Правда, что при оценке Вольтера мы применяем к нему слишком высокий масштаб, сравнивая его с идеалом, к которому он никогда не стремился и которого никогда не домогался. Он не великий человек, а великий насмешник, человек, для которого жизнь и все присущее ей имеет, даже в лучшем случае, только презренное значение и который встречает опасность не серьезной силой, а самодовольной ловкостью и не искусством, а легкостью тела и постоянно держится на поверхности воды. Рассмотрим собственно его характер, забудем, что некогда ему приписывался другой, и мы увидим, что роль свою он играл в совершенстве. Ни один человек не понимал так всей тайны насмешки, под которой мы не только подразумеваем внешнюю способность вежливого презрения, но и то искусство общего внутреннего презрения, которым человек подобного сорта старается подчинить условия своей судьбы условиям силы воли, – что составляет природное стремление всех людей, – чтоб среди материальной необходимости быть нравственно свободным. Скрытая насмешка Вольтера так же легка, разностороння и всепроникающая, как и насмешка, высказываемая им явно. Эта способность, впрочем, не так проста, как мы думаем. Известная степень стоицизма так же необходима для совершенного насмешника, как необходима она для нравственного или практического дополнения в каком бы то ни было отношении. Самый равнодушный человек по природе неравнодушен к своим собственным страданиям и радостям. Это равнодушие он старается приобрести каким-нибудь особым способом или, приобретя его, выставить напоказ, что Вольтер и обнаруживает в значительной степени.

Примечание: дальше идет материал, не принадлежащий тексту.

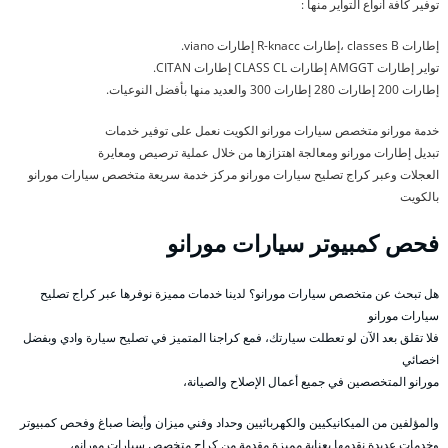
توفير كافة أنواع التواير منها :
إطارات classes B ،إطارات R-knacc إطارات viano.
تواير إطارات AMGGT إطارات CLASS CL إطارات CITAN.
إطارات 200 إطارات 280 إطارات 300 والعديد منها بأفضل النوعيات.
خدمة مورانو متخصص سيارات مورانو الكويت نعمل على توفير خدمات
تبديل إطارات مورانو ومعالجة اهتزازها من خلال عملية ترصيص ومعايرة
العجلات وعبر كراج تصليح سيارات مورانو مركز خدمة سريعة متخصص سيارات مورانو
بالكويت
فحص كمبيوتر سيارات مورانو
هل تبحث عن متخصص سيارات مورانو؟ لدينا خدمات مميزة نوفرها عبر كراج تصليح
سيارات مورانو
فلا تقلق بعد الآن لو تعطلت سيارتك، فمع كراجنا المتميز في تصليح سيارة وادي وبفضل
اخصائي
مورانو المتخصصين في جميع أعمال الإصلاح والصيانة،
والمؤلفين من الميكانيكيين والكهربائيين وحداد وفني ميزان وأيضا صباغ وفحص كمبيوتر
وخدمات عديدة نقدمها بعناية مميزة مقدمة من كراج متخصص سيارات مورانو،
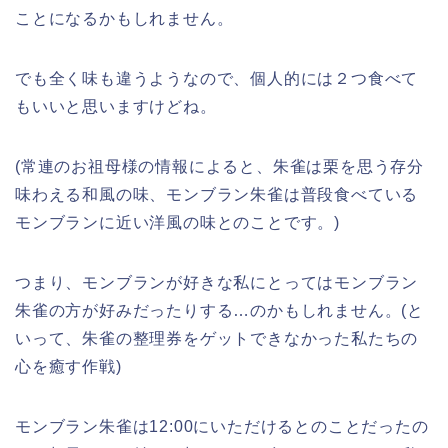
ことになるかもしれません。
でも全く味も違うようなので、個人的には２つ食べて
もいいと思いますけどね。
(常連のお祖母様の情報によると、朱雀は栗を思う存分
味わえる和風の味、モンブラン朱雀は普段食べている
モンブランに近い洋風の味とのことです。)
つまり、モンブランが好きな私にとってはモンブラン
朱雀の方が好みだったりする…のかもしれません。(と
いって、朱雀の整理券をゲットできなかった私たちの
心を癒す作戦)
モンブラン朱雀は12:00にいただけるとのことだったの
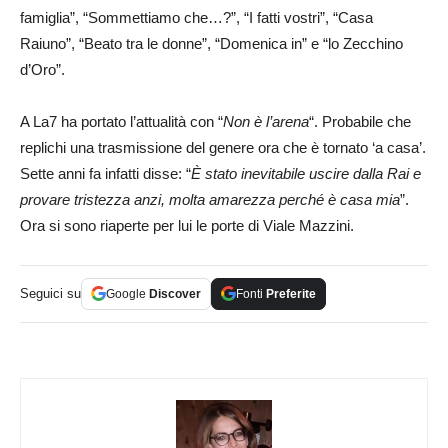
famiglia”, “Sommettiamo che…?”, “I fatti vostri”, “Casa
Raiuno”, “Beato tra le donne”, “Domenica in” e “lo Zecchino
d’Oro”.
A La7 ha portato l’attualità con “
Non è l’arena
“. Probabile che
replichi una trasmissione del genere ora che è tornato ‘a casa’.
Sette anni fa infatti disse: “
È stato inevitabile uscire dalla Rai e
provare tristezza anzi, molta amarezza perché è casa mia
”.
Ora si sono riaperte per lui le porte di Viale Mazzini.
Seguici su
Google
Discover
Fonti
Preferite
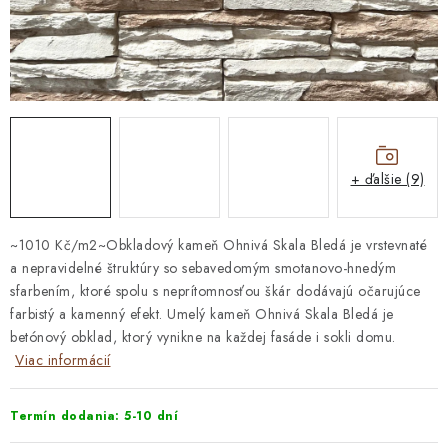
STAVEBNÁ CHÉMIA
VZORKOVÉ OBKLADY
KONTAKT
DOPRAVA A PLATBA
VZORKOVŇA
PRAKTICKÉ RADY
VZORKA
INŠPIRÁCIA
PREČO KÚPIŤ U NÁS?
VIRTUÁLNA PREHLIADKA
+ ďalšie (9)
Obchodné podmienky
Reklamačný poriadok
GDPR
~1010 Kč/m2~Obkladový kameň Ohnivá Skala Bledá je vrstevnaté
a nepravidelné štruktúry so sebavedomým smotanovo-hnedým
sfarbením, ktoré spolu s neprítomnosťou škár dodávajú očarujúce
farbistý a kamenný efekt. Umelý kameň Ohnivá Skala Bledá je
betónový obklad, ktorý vynikne na každej fasáde i sokli domu.
Viac informácií
Termín dodania: 5-10 dní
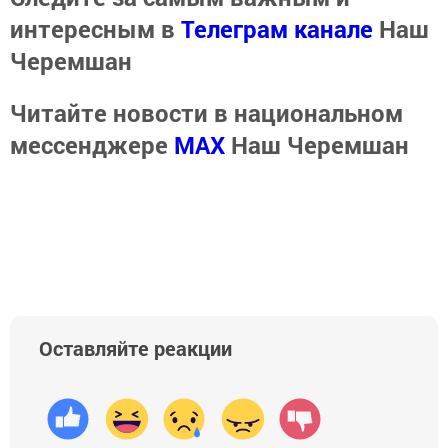
интересным в
Телеграм канале
Наш
Черемшан
Читайте новости в национальном
мессенджере
MАХ
Наш Черемшан
Оставляйте реакции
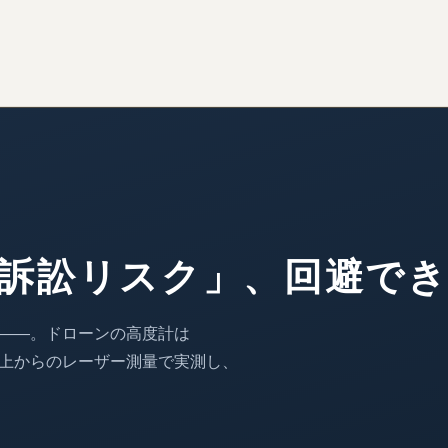
訴訟リスク」、
回避で
——。
ドローンの高度計は
上からのレーザー測量で実測し、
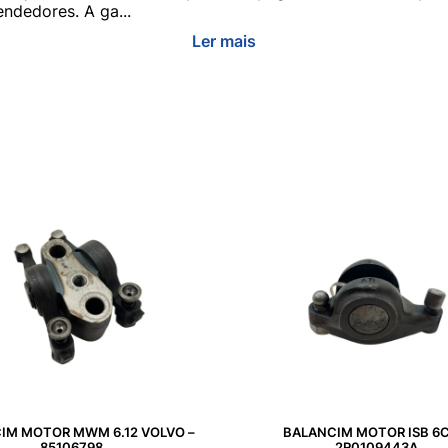
ndedores. A ga...
Ler mais
IM MOTOR MWM 6.12 VOLVO –
BALANCIM MOTOR ISB 6C
85106798
2R0109443A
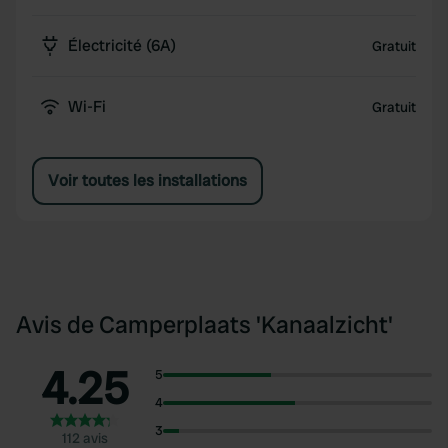
Électricité (6A)
Gratuit
Wi-Fi
Gratuit
Voir toutes les installations
Avis de Camperplaats 'Kanaalzicht'
4.25
5
4
3
112 avis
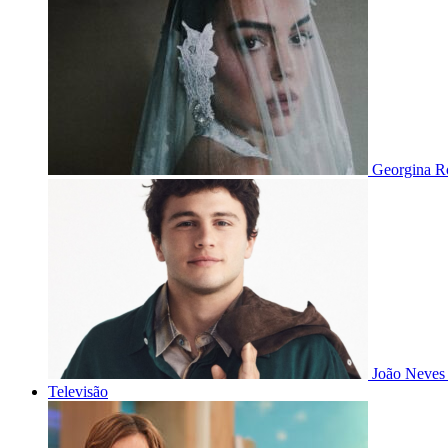
Georgina Ro
João Neves 
Televisão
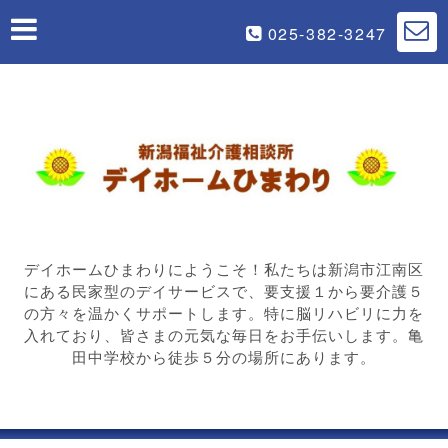
025-382-3247
デイホームひまわりにようこそ！私たちは新潟市江南区
にある民家型のデイサービスで、要支援１から要介護５
の方々を温かくサポートします。特に脳リハビリに力を
入れており、皆さまの元気な毎日をお手伝いします。亀
田中学校から徒歩５分の場所にあります。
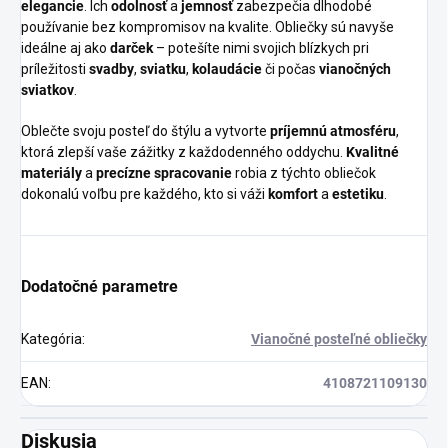
elegancie
. Ich
odolnosť
a
jemnosť
zabezpečia dlhodobé
používanie bez kompromisov na kvalite. Obliečky sú navyše
ideálne aj ako
darček
– potešíte nimi svojich blízkych pri
príležitosti
svadby
,
sviatku
,
kolaudácie
či počas
vianočných
sviatkov
.
Oblečte svoju posteľ do štýlu a vytvorte
príjemnú atmosféru
,
ktorá zlepší vaše zážitky z každodenného oddychu.
Kvalitné
materiály
a
precízne spracovanie
robia z týchto obliečok
dokonalú voľbu pre každého, kto si váži
komfort
a
estetiku
.
Dodatočné parametre
Kategória
:
Vianočné posteľné obliečky
EAN
:
4108721109130
Diskusia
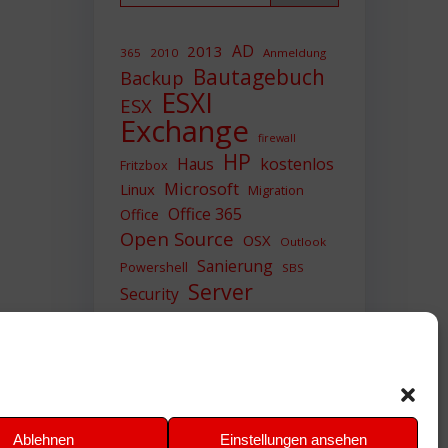
AD
2013
365
2010
Anmeldung
Bautagebuch
Backup
ESXI
ESX
Exchange
firewall
HP
Haus
kostenlos
Fritzbox
Microsoft
Linux
Migration
Office 365
Office
Open Source
OSX
Outlook
Sanierung
Powershell
SBS
Server
Security
Sicherheit
SIEM
Sicherung
Sophos
SSL
Ubuntu
Update
UTM
Upgrade
Veeam
VCSA
VCenter
VMWare
VPN
WAZUH
Ablehnen
Einstellungen ansehen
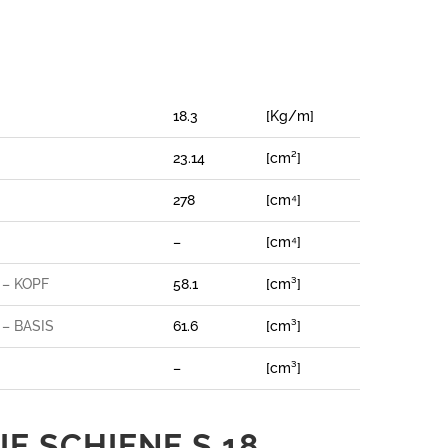
18.3
[Kg/m]
23.14
[cm²]
278
[cm⁴]
–
[cm⁴]
– KOPF
58.1
[cm³]
– BASIS
61.6
[cm³]
–
[cm³]
E SCHIENE S 18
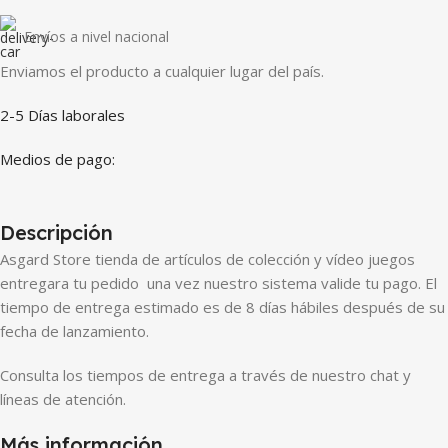
Envíos a nivel nacional
Enviamos el producto a cualquier lugar del país.
2-5 Días laborales
Medios de pago:
Descripción
Asgard Store tienda de artículos de colección y vídeo juegos
entregara tu pedido una vez nuestro sistema valide tu pago. El
tiempo de entrega estimado es de 8 días hábiles después de su
fecha de lanzamiento.
Consulta los tiempos de entrega a través de nuestro chat y
líneas de atención.
Más información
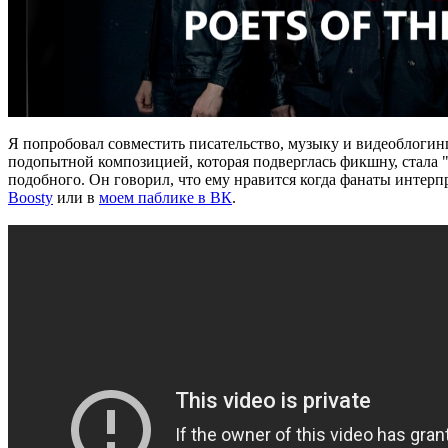
Я попробовал совместить писательство, музыку и видеоблогинг 
подопытной композицией, которая подверглась фикшну, стала
подобного. Он говорил, что ему нравится когда фанаты интер
Boosty
или в
моем паблике в ВК
.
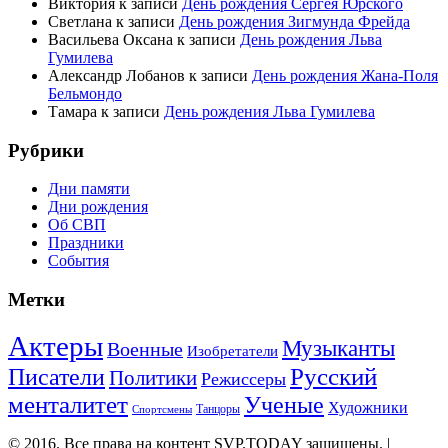
Виктория
к записи
День рождения Сергея Юрского
Светлана
к записи
День рождения Зигмунда Фрейда
Васильева Оксана
к записи
День рождения Льва
Гумилева
Александр Лобанов
к записи
День рождения Жана-Поля
Бельмондо
Тамара
к записи
День рождения Льва Гумилева
Рубрики
Дни памяти
Дни рождения
Об СВП
Праздники
События
Метки
Актеры
Музыканты
Военные
Изобретатели
Русский
Писатели
Политики
Режиссеры
менталитет
Ученые
Художники
Танцоры
Спортсмены
© 2016. Все права на контент SVP.TODAY защищены. |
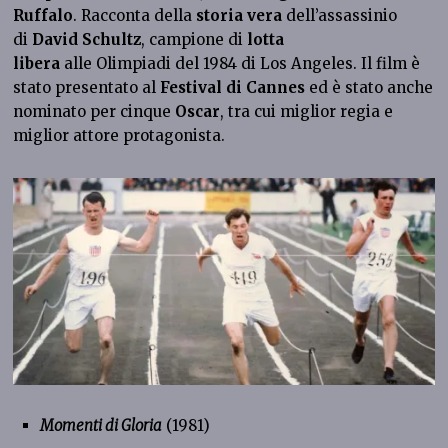
Ruffalo
. Racconta della
storia vera
dell’assassinio
di
David Schultz
, campione di
lotta
libera
alle Olimpiadi del 1984 di Los Angeles. Il film è
stato presentato al
Festival di Cannes
ed è stato anche
nominato per cinque
Oscar
, tra cui miglior regia e
miglior attore protagonista.
Momenti di Gloria
(1981)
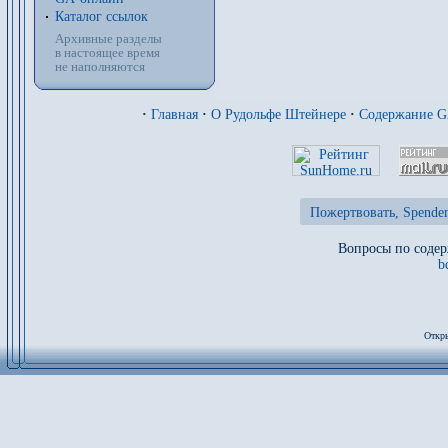
Каталог ссылок
Архивные разделы
в настоящее время
не наполняются
·
Главная
·
О Рудольфе Штейнере
·
Содержание 
Пожертвовать, Spenden
Вопросы по содер
b
Откры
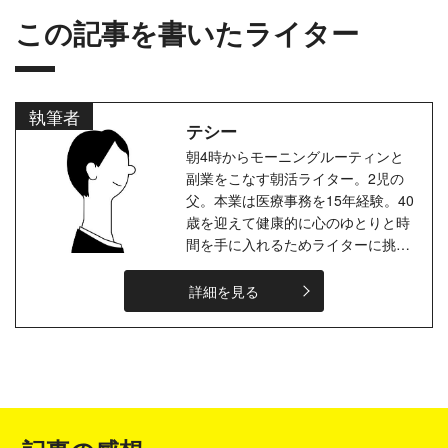
この記事を書いたライター
執筆者
テシー
朝4時からモーニングルーティンと
副業をこなす朝活ライター。2児の
父。本業は医療事務を15年経験。40
歳を迎えて健康的に心のゆとりと時
間を手に入れるためライターに挑
戦！モーニングルーティンでは瞑
想、ジャーナリング、筋トレを継続
詳細を見る
中。
『...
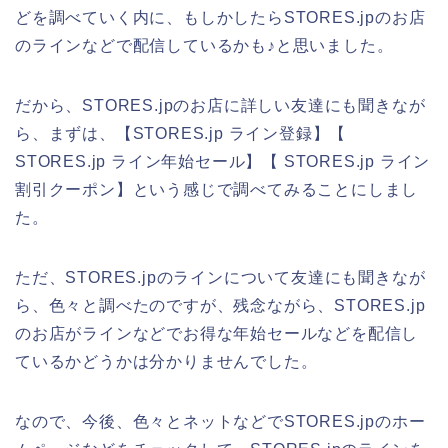
どを調べていく内に、もしかしたらSTORES.jpのお店
のラインなどで配信しているかも♪と思いました。
だから、STORES.jpのお店に詳しい友達にも聞きなが
ら、まずは、【STORES.jp ライン登録】【
STORES.jp ライン年始セール】【 STORES.jp ライン
割引クーポン】という感じで調べてみることにしまし
た。
ただ、STORES.jpのラインについて友達にも聞きなが
ら、色々と調べたのですが、残念ながら、STORES.jp
のお店がラインなどでお得な年始セールなどを配信し
ているかどうかは分かりませんでした。
なので、今後、色々とネットなどでSTORES.jpのホー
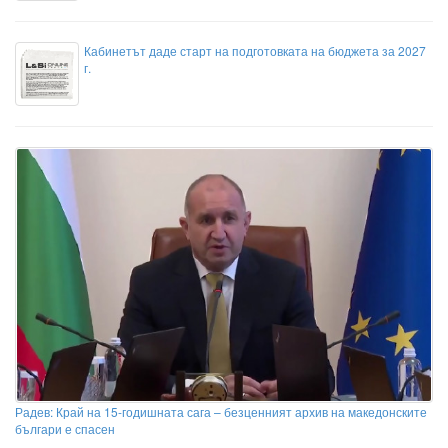
Кабинетът даде старт на подготовката на бюджета за 2027
г.
Радев: Край на 15-годишната сага – безценният архив на македонските
българи е спасен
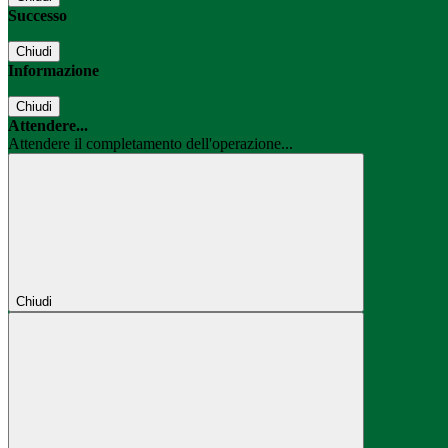
Successo
Chiudi
Informazione
Chiudi
Attendere...
Attendere il completamento dell'operazione...
Chiudi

Без всякого ропота он мирился со многими вещами. Человеческая жизнь в этом мире кажется странным явлением, но в глазах его она скорее походит на фарс, чем на трагедию. Он не страдает от того, что наша планета, подобно жалкому, нелепому и бесцельному кораблю, плывет через бесконечное пространство, неся вместе с другими глупцами и его, несколько более умного глупца. Но во всяком случае, он явно не восстает против судьбы, зная, что время, потраченное на неистовые проклятия, может быть употреблено иначе и с большей пользой. Ему совершенно чужда мечтательность, в хорошем или дурном значении. Если он не замечает величия ни на небе, ни на земле, то не замечает там и особых ужасов. Его взгляд на мир холоден, презрительно спокоен и крайне прозаичен. Его возвышенное откровение природы заключается в телескопе и микроскопе. Земля для него – производительница хлеба, звездное небо – морской хронометр. Как умный человек, он вполне приноровился к своему положению, – не поет «Miserere» человеческой жизни, ибо знает, что ему не ответят сочувственно на это пение, а наградят смехом подобное предприятие. Он не вешается и не топится, потому что знает, что смерть в скором времени избавит его от этого труда. Страдание не представляется ему дорогой жемчужиной, но, напротив, причиняет ему постоянное беспокойство, на которое, впрочем, не следует роптать, если успеешь его устранить с дороги. Если страдание не научает его покорности, то оно и не очерствит его сердца, не развивает в нем болезненного недовольства, он весело сбрасывает с себя неудобное бремя или держит его в почтительном отдалении.